Figure 1: Chopping up a paraboloid in rectangular coordinates.

We illustrate this technique by computing the surface element for the paraboloid given by $z=x^2+y^2$, as shown in Figure 1, with the two families of curves corresponding to $\{x=\hbox{const}\}$ and $\{y=\hbox{const}\}$. We start with the basic formula for the vector differential $d\rr$, namely \begin{equation} d\rr = dx\,\ii + dy\,\jj + dz\,\kk \end{equation} What do you know? The expression for $z$ leads to \begin{equation} dz = 2x\,dx + 2y\,dy \end{equation} In rectangular coordinates, it is natural to consider infinitesimal displacements in the $x$ and $y$ directions. In the $x$ direction, $y$ is constant, so $dy=0$, and we obtain \begin{equation} d\rr_1 = dx\,\ii + 2x\,dx\,\kk \end{equation} Similarly, in the $y$ direction, $dx=0$, which leads to \begin{equation} d\rr_2 = dy\,\jj + 2y\,dy\,\kk \end{equation} Putting this together, we obtain \begin{eqnarray} d\SS = d\rr_1 \times d\rr_2 &=& (\ii + 2x\,\kk) \times (\jj + 2y\,\kk) \,dx\,dy \nonumber\\ &=& (-2x\,\ii - 2y\,\jj + \kk) \,dx\,dy \label{parabolaR} \end{eqnarray} for the vector surface element, and \begin{equation} \dS = \left|{-}2x\,\ii - 2y\,\jj + \kk\right| \,dx\,dy = \sqrt{1+4x^2+4y^2}\,dx\,dy \end{equation} for the scalar surface element. Can you repeat this computation in cylindrical coordinates? (See § {Less Symmetric Surfaces} for the answer.)

This construction emphasizes that “area” is really a vector, whose direction is perpendicular to the surface, and whose magnitude is the area. Note that there are always two choices for the direction; choosing one determines the orientation of the surface.

When using ($\ref{Surface}$) and ($\ref{Scalar}$), it doesn't matter how you chop up the surface. It is of course possible to get the opposite orientation, for instance by interchanging the roles of $d\rr_1$ and $d\rr_2$. Rather than worrying too much about getting the “right” orientation from the beginning, it is usually simpler to check at the end whether the one you've got agrees with the requirements of the problem. If not, insert a minus sign.

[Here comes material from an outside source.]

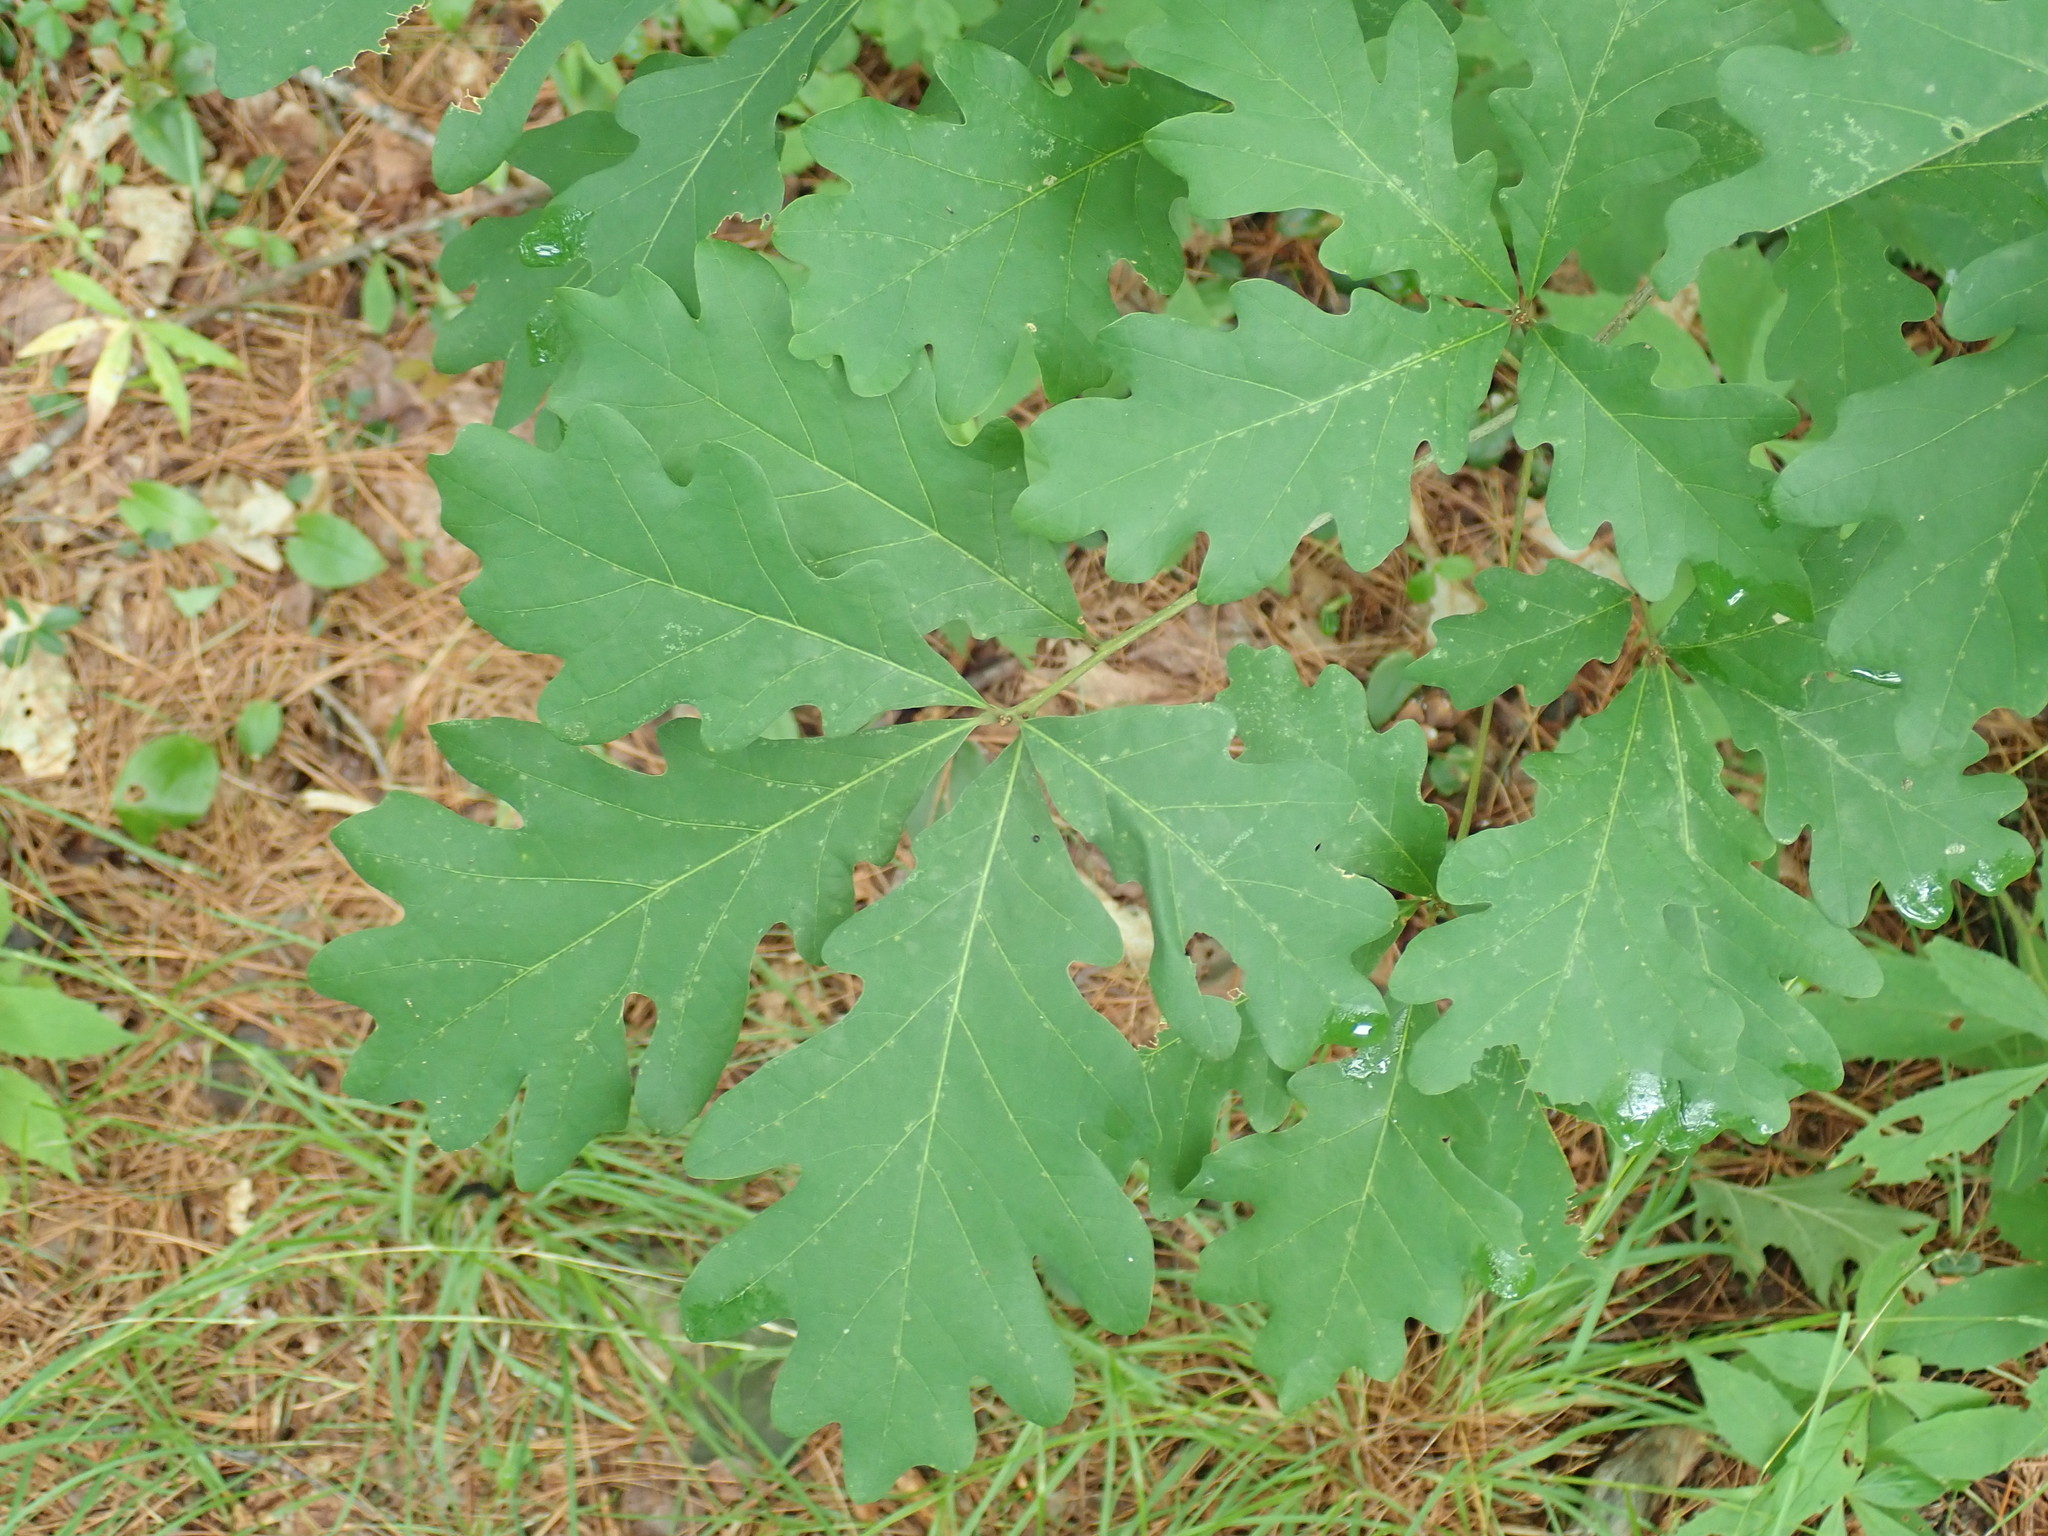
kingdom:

Just as a curve is a 1-dimensional set of points, a surface is 2-dimensional. When computing line integrals, it was necessary to write everything in terms of a single parameter before integrating. Similarly, for surface integrals one must write everything in terms of two parameters before starting to integrate.

Finally, a word about notation. You will often see $dS$ instead of $dA$, and $d\vec S$ instead of $d\SS$; most authors use $dA$ in the $xy$-plane.